Despite the shortcomings of the original research that promoted NPS, we’ve found that both the NPS and System Usability Scale are leading indicators of revenue growth in the software industry. A reasonably minded person should ask: If the NPS is bad, what’s a better alternative and why?
Is there a better alternative to the NPS? One vocal critic argues a questionnaire called the CE11 is better because it’s predictive and diagnostic. What is the CE11?
You might not be familiar with this measure as it wasn’t developed to assess interactions with websites or software. It wasn’t something we were familiar with either. But applying measures to new domains can yield fruitful results so we were intrigued to understand its psychometric properties and potential as a UX metric.
In our 2nd Edition of Quantifying the User Experience, Jim Lewis and I provide details on 21 questionnaires used in UX research, including the SUS, SUMI, WAMMI, SUPR-Q, PSSUQ, UME, USE, EMO, ACSI, and CxPI), but not the CE11 (Customer Engagement 11).
In an earlier article, I described multiple approaches to assess whether a questionnaire (or measure) is adequate or even superior to existing ones. We’ll go through many of those steps here to objectively assess the claim with data instead of diatribes so you can decide whether it’s a measure to use for your UX research.
The CE11 is a proprietary measure developed by Gallup; some limited psychometric information is available in an article called The Constant Customer as well as one other study [pdf] I found with some international benchmark data. There’s no information on its predictive abilities such as correlations with business outcomes however.
It was developed around the same time as the NPS but never really caught on, possibly because of its length and proprietary nature—and it was also dwarfed by the marketing efforts of Bain and Satmetrix. The CE11 consists of the following 11 items and is scored on a five-point Likert scale.

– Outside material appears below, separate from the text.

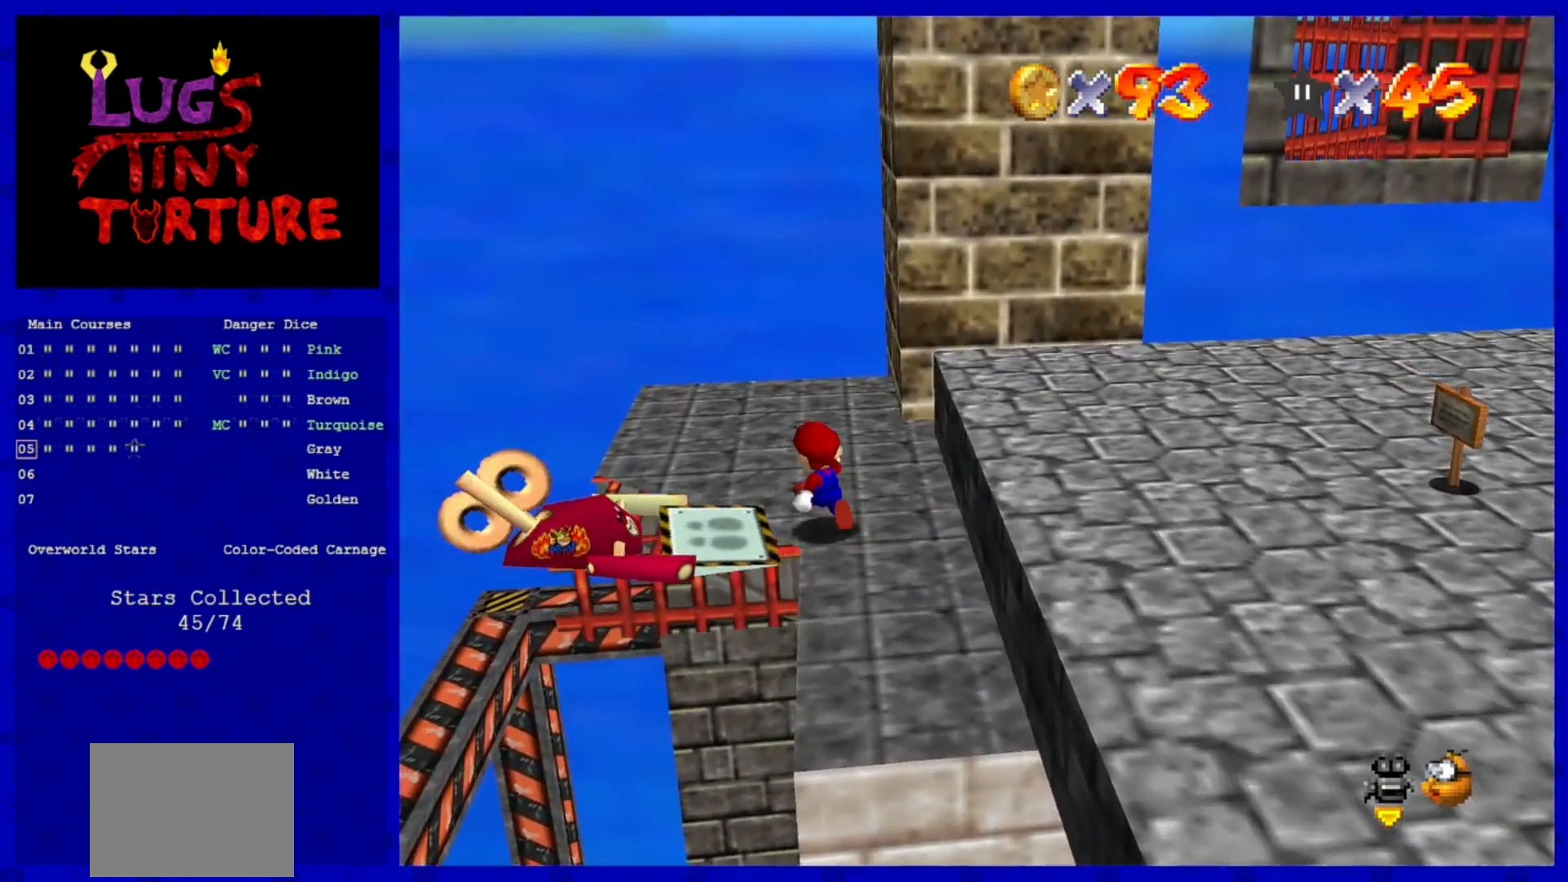
{"dt_ms": 520, "buttons": [], "left_stick": "up", "events": [[40, "left_stick", "up-left"], [480, "left_stick", "up"]]}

- Overall, how satisfied are you with [brand]?
- How likely are you to continue to choose/repurchase [brand]?
- How likely are you to recommend [brand] to a friend/associate?
- [Brand] is a name I can always trust.
- [Brand] always delivers on what they promise.
- [Brand] always treats me fairly.
- If a problem arises, I can always count on [brand] to reach a fair and satisfactory resolution.
- I feel proud to be a [brand] customer.
- [Brand] always treats me with respect.
- [Brand] is the perfect company for people like me.
- I can’t imagine a world without [brand].
In addition to a total score, it has two factors: rational loyalty (the first three items) and emotional attachment (the latter eight items) addressing what are called “facets” of confidence (items 4 and 5), integrity (items 6 and 7), pride (items 8 and 9), and passion (items 10 and 11).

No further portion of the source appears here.